#### Extracted data entries
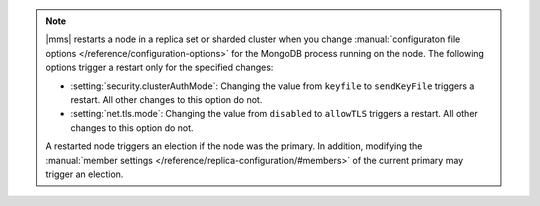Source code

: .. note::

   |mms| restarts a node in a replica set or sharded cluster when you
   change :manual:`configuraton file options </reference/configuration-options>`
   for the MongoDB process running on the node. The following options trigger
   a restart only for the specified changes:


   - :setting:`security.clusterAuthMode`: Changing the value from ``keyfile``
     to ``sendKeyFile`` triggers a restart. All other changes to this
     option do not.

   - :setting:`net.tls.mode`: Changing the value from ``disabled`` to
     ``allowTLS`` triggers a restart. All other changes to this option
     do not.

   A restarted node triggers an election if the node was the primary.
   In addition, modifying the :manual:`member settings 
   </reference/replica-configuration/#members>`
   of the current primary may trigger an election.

#### Job item
Find the lines in the records that contain the word "configuration", then copy every one of them.

#### Solution to this exercise
   change :manual:`configuraton file options </reference/configuration-options>`
   </reference/replica-configuration/#members>`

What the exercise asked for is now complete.